Bacteria and certain fungi can form symbiotic relationships with roots and supply nutrients to them. They give healthy soil its distinct smell. Protozoa both stimulate and control activity of bacterial populations.

Nematodes come in many types, and may be either good or bad, from a plant survival standpoint. Predators are the hunters of the soil world. Shredders help make the organic matter so necessary for healthy soil. Earthworms may be the ultimate shredder, spreading plant litter and improving soil structure.

Researchers can’t even begin to pinpoint the number of microbes working in the soil or just what they all do. “There can be millions and millions in one gram of soil,” says Mike Hubbs, national agronomist with USDA’s Natural Resources Conservation Service in Washington, D.C.

Big numbers, big impact
“The number is big and we don’t know exactly what all of them are or what they do,” says Bonnie Ownley, University of Tennessee plant pathologist studying soil-borne pathogens.

She recommends that gardeners keep the microbe population balanced so that no single harmful pathogen spins out of control. “Take a holistic approach, using the right cultural practices, resistant plants, and rotation. If the soil microbes get out of balance, we create conditions favorable to pathogens,” she says.

Doing that balancing act should involve several steps, Hubbs says. First, feed the soil. Add organic matter in the form of grass clippings, leaves, compost, or old crop material.

Next, seed a cover crop. Legumes like crimson clover or hairy vetch may produce as much as 60 pounds of nitrogen per acre. Rye or wheat can work well by taking up excess nitrogen. It’s good to have organic matter on the soil when preparing for spring planting.

Leave some of that residue on the soil surface. If you conventionally till, consider putting wheat straw on the soil to reduce erosion, choke weeds, and hold water during drought.

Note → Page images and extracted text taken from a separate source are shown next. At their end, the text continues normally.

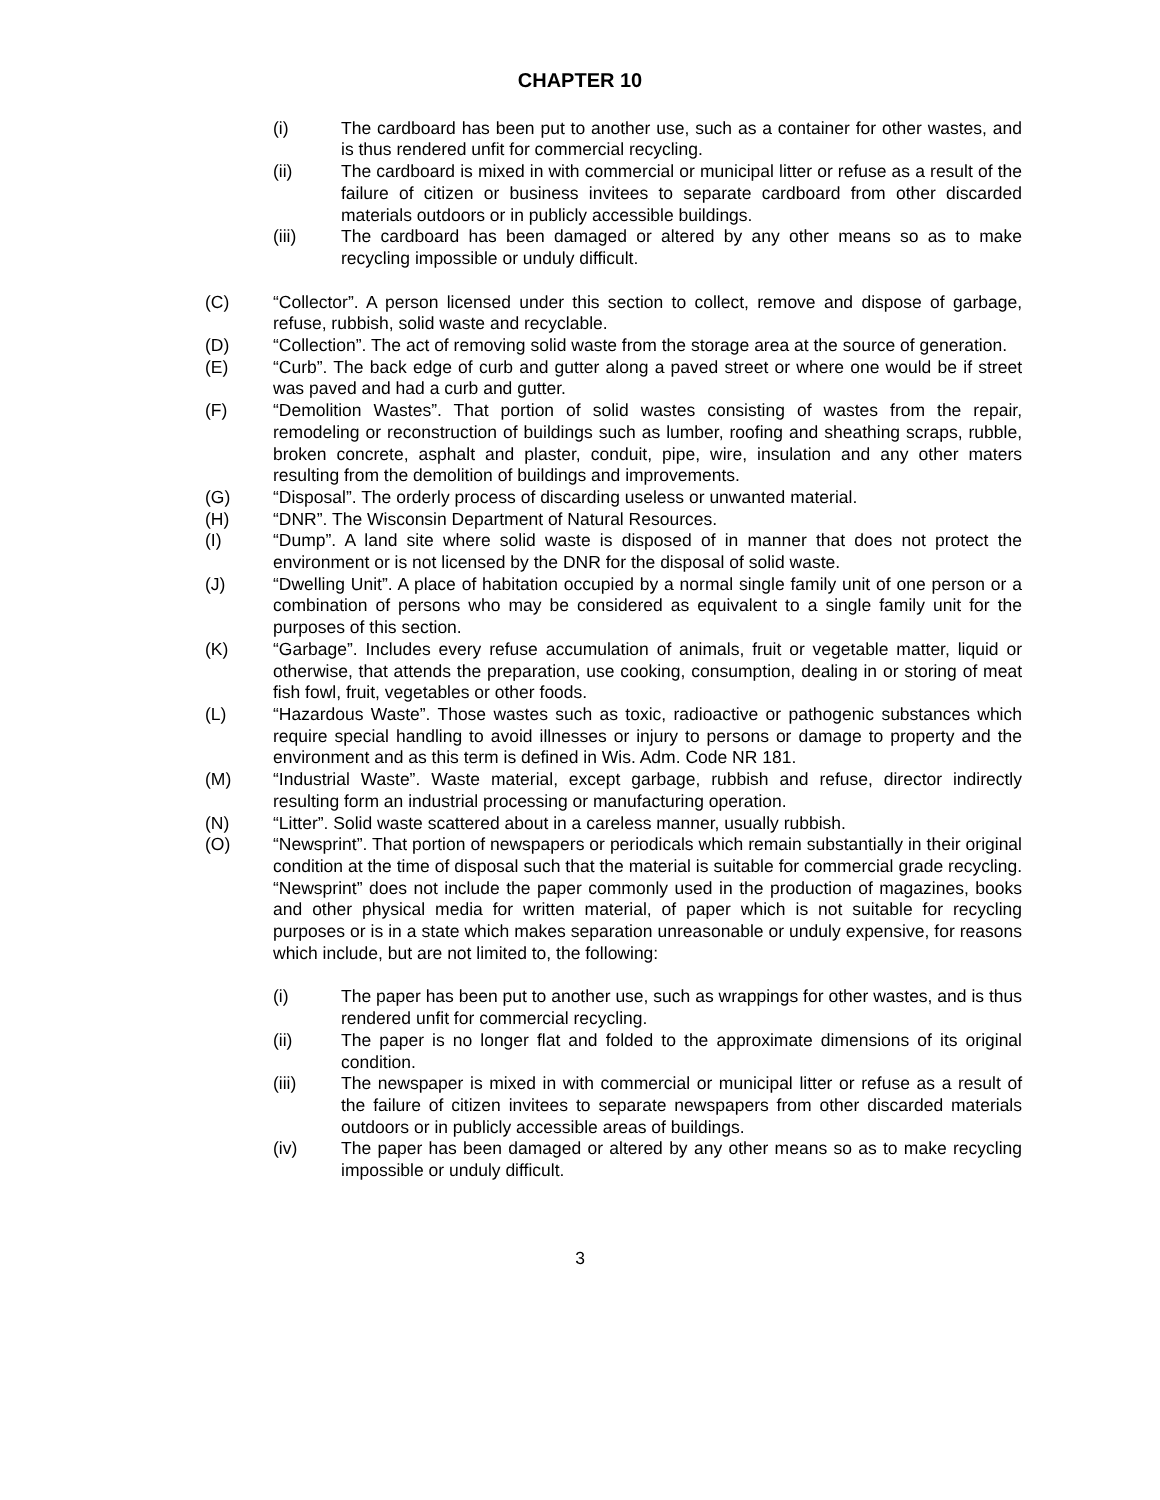CHAPTER 10
(i) The cardboard has been put to another use, such as a container for other wastes, and is thus rendered unfit for commercial recycling.
(ii) The cardboard is mixed in with commercial or municipal litter or refuse as a result of the failure of citizen or business invitees to separate cardboard from other discarded materials outdoors or in publicly accessible buildings.
(iii) The cardboard has been damaged or altered by any other means so as to make recycling impossible or unduly difficult.
(C) “Collector”. A person licensed under this section to collect, remove and dispose of garbage, refuse, rubbish, solid waste and recyclable.
(D) “Collection”. The act of removing solid waste from the storage area at the source of generation.
(E) “Curb”. The back edge of curb and gutter along a paved street or where one would be if street was paved and had a curb and gutter.
(F) “Demolition Wastes”. That portion of solid wastes consisting of wastes from the repair, remodeling or reconstruction of buildings such as lumber, roofing and sheathing scraps, rubble, broken concrete, asphalt and plaster, conduit, pipe, wire, insulation and any other maters resulting from the demolition of buildings and improvements.
(G) “Disposal”. The orderly process of discarding useless or unwanted material.
(H) “DNR”. The Wisconsin Department of Natural Resources.
(I) “Dump”. A land site where solid waste is disposed of in manner that does not protect the environment or is not licensed by the DNR for the disposal of solid waste.
(J) “Dwelling Unit”. A place of habitation occupied by a normal single family unit of one person or a combination of persons who may be considered as equivalent to a single family unit for the purposes of this section.
(K) “Garbage”. Includes every refuse accumulation of animals, fruit or vegetable matter, liquid or otherwise, that attends the preparation, use cooking, consumption, dealing in or storing of meat fish fowl, fruit, vegetables or other foods.
(L) “Hazardous Waste”. Those wastes such as toxic, radioactive or pathogenic substances which require special handling to avoid illnesses or injury to persons or damage to property and the environment and as this term is defined in Wis. Adm. Code NR 181.
(M) “Industrial Waste”. Waste material, except garbage, rubbish and refuse, director indirectly resulting form an industrial processing or manufacturing operation.
(N) “Litter”. Solid waste scattered about in a careless manner, usually rubbish.
(O) “Newsprint”. That portion of newspapers or periodicals which remain substantially in their original condition at the time of disposal such that the material is suitable for commercial grade recycling. “Newsprint” does not include the paper commonly used in the production of magazines, books and other physical media for written material, of paper which is not suitable for recycling purposes or is in a state which makes separation unreasonable or unduly expensive, for reasons which include, but are not limited to, the following:
(i) The paper has been put to another use, such as wrappings for other wastes, and is thus rendered unfit for commercial recycling.
(ii) The paper is no longer flat and folded to the approximate dimensions of its original condition.
(iii) The newspaper is mixed in with commercial or municipal litter or refuse as a result of the failure of citizen invitees to separate newspapers from other discarded materials outdoors or in publicly accessible areas of buildings.
(iv) The paper has been damaged or altered by any other means so as to make recycling impossible or unduly difficult.
3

As the residue decays, it feeds soil microbes and improves tilth and adds organic matter. If you use no-till or reduced tillage, simply cut a slit into the dead cover crop and allow it to decay naturally. Some growers now push a cover crop, like rye, in one direction, making planting and weed control weed easier.

“A friend of mine got remarkable soil quality improvements in a garden by putting grass clippings on it all summer. There was good earthworm activity and the soil had excellent tilth,” Hubbs says. “Earthworms get a lot of the credit for helping create good soil. If you go out in the garden and find earthworm casts and burrows, that’s good. They’ll take residue into the burrows, which helps organic matter.”

Rotation helps
You’ll do a better job of keeping that balance in the soil if you rotate crops from one year to the next. That means not growing the same type plants in the same place in the garden year after year.

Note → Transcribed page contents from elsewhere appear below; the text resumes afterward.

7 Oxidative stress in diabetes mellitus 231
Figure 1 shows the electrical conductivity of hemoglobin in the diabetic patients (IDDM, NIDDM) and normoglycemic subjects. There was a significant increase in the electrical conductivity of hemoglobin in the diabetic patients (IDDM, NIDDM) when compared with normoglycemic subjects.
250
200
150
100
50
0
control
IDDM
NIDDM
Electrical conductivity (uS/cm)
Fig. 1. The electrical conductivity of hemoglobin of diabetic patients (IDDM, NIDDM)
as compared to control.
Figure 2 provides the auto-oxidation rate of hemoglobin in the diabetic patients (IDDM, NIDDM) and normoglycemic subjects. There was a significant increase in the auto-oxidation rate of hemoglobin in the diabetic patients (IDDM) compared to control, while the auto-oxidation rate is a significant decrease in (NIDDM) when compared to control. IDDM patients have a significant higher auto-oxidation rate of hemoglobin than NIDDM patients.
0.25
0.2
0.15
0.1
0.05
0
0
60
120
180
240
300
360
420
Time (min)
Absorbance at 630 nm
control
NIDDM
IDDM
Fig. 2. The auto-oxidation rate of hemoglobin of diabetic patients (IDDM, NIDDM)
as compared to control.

“Disease builds up, otherwise. Rotation breaks the cycle so some disease and fungal communities starve out,” Hubbs says. Understanding how plant pathogens work can help you fight them, as well. “Be aware of what pathogen it is and how long it remains present in the soil,” Ownley says.

In many states, including Tennessee, where Ownley works, the Extension service runs disease diagnostic tests to help nail down a sometimes baffling array of plant pathogens. “If you have a disease problem, after the season is over, pull those plants out of the ground and take the dead leaves away. You want to destroy the food base for those pathogens and get that plant material to break down quickly,” she says.

A complex system
Scientists may not know exactly what’s happening in that double handful of soil out in the garden. They do see it as a complex, interacting food web. It’s a world of heterotrophs that break down organic compounds, phototrophs that live on light, and chemotrophs that oxidize inorganic compounds like nitrite, sulfur, and ammonium.

A million one-celled bacteria may fit in a teaspoon but they’re all key in stimulating root growth and nutrient uptake. Teeming with activity, that root zone is a dynamic system of life, change, struggle, and death. “Soil breathes,” Hubbs says. It’s alive, and it may need a little help.